Show that for all L(n)<2^n for all n ∈ N
Where Landau’s function L(n) is defined for every n ∈ N to be the largest order of an element of Sn.
I have proven by induction, that n<2^n for all n ∈ N.
L(n) is the largest order of an element of Sn.
I know if f∈Sn, then it has a decomposition f=α1 .... αk where each of the αi are disjoint cycles with lengths ri. Then the order of f is the least common multiple of the lengths, i.e. lcm(r1,...,rk).
I want to show that no such least common multiple is more than 2n.

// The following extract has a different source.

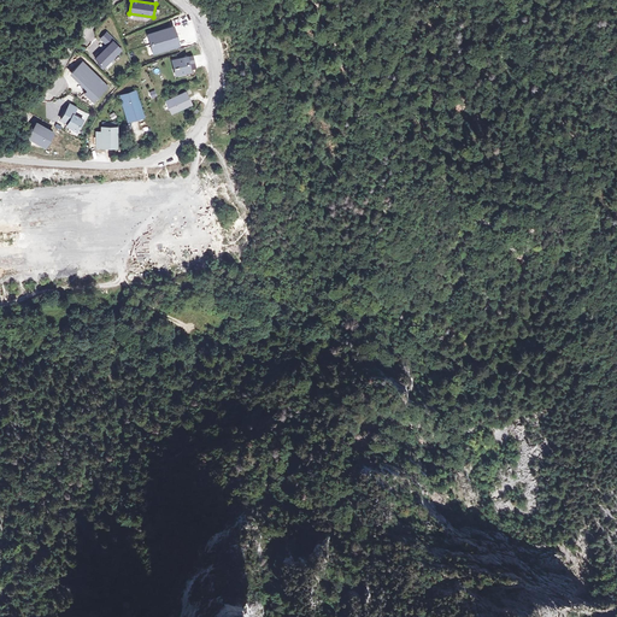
[(174,27),(148,35),(154,54),(180,46),(174,27)]
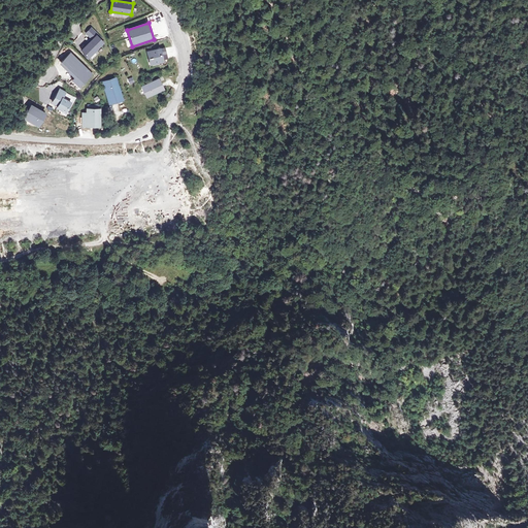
[(101,39),(92,29),(88,33),(93,38),(94,39),(87,47),(83,51),(86,54),(90,57),(103,42),(100,40),(101,39)]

But how do I do this from proving n<2^n
Does proving this let you know that the order of any n-cycle is at most 2n, since the order of an n-cycle is just n. But what would I do from here?
Thank you
Take that cycle decomposition you have. The order of the permutation is the least common multiple of the cycle lengths, so it's less than or equal to the product of the cycle lengths $r_1\cdot r_2\cdot r_3\cdots r_k$. But then, $n=r_1+r_2+r_3+\cdots+r_k$, so $2^n = 2^{r_1+r_2+r_3+\cdots+r_k} = 2^{r_1}\cdot 2^{r_2}\cdot 2^{r_3}\cdots 2^{r_k}$. For each term in the products, $r_j < 2^{r^j}$ (and they're positive), so the same inequality applies for the products.